With the airplane mask mandate set to expire next week, President Joe Biden's new coronavirus czar on Monday raised the possibility that the U.S. Centers for Disease Control and Prevention could once again extend the federal masking requirements for public transportation.
"This is a CDC decision and I think it is absolutely on the table," White House COVID-19 response coordinator Dr. Ashish Jha told NBC News' Savannah Guthrie on "Today."
Jha said that the CDC is developing a "scientific framework" to guide its decision making and that agency director Dr. Rochelle Walensky will make a decision on the mask mandate for planes, trains, buses, and other means of public transportation within the week.

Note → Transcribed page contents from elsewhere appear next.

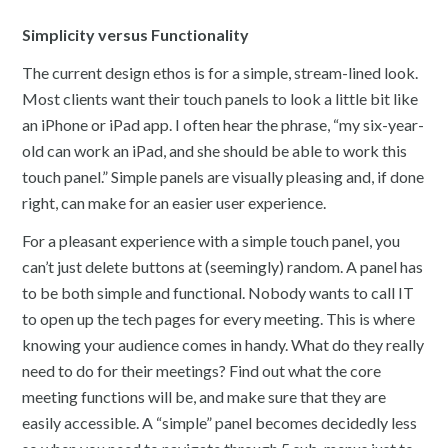
Simplicity versus Functionality
The current design ethos is for a simple, stream-lined look.
Most clients want their touch panels to look a little bit like
an iPhone or iPad app. I often hear the phrase, “my six-year-
old can work an iPad, and she should be able to work this
touch panel.” Simple panels are visually pleasing and, if done
right, can make for an easier user experience.
For a pleasant experience with a simple touch panel, you
can’t just delete buttons at (seemingly) random. A panel has
to be both simple and functional. Nobody wants to call IT
to open up the tech pages for every meeting. This is where
knowing your audience comes in handy. What do they really
need to do for their meetings? Find out what the core
meeting functions will be, and make sure that they are
easily accessible. A “simple” panel becomes decidedly less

"We're going to see that framework come out, I think, in the next few days and based on that, we're going to want to be guided by this decision," Jha said. "Throughout the entire pandemic we've wanted to make decisions based the evidence and science, and that is what I expect we'll do again this week."
The Transportation Security Administration's mask mandate, originally set to expire in May 2021, was extended for the fourth time in March. President Biden enacted the requirements with an executive order in February 2021 to "encourage widespread mask-wearing and physical distancing on public modes of transportation, consistent with CDC guidelines and applicable law."
Congressional Republicans opposed the CDC's decision to extend the masking requirements last month because shortly beforehand the agency released new guidance that recommended that approximately 70% of Americans did not need to wear face masks indoors. Following the CDC's guidance, most states and local governments have loosened masking restrictions, or done away with them entirely, and Republicans and others questioned why the federal restrictions for public transportation remained.
Sen. Rand Paul (R-Ky.) forced a vote to overturn the masking requirements that passed with bipartisan support from senators but met a veto threat from President Biden.
As the CDC considers what to do with the mask mandate this week and next, several states are reporting a rise in COVID-19 cases because of the BA.2 Omicron subvariant of coronavirus, a new and more contagious strain of the virus that spread in Europe before making its way to the United States. Scientists have observed this latest strain to spread quickly but say that it does not appear to cause deadlier disease than previous strains of the virus.
Jha said that he is "not overly concerned right now" about the possibility of another virus surge like the Delta or Omicron surges. He pointed out that case numbers and hospitalization numbers are among the lowest they've been during the entire pandemic.
“I don’t think this is a moment where we have to be excessively concerned,” Jha said.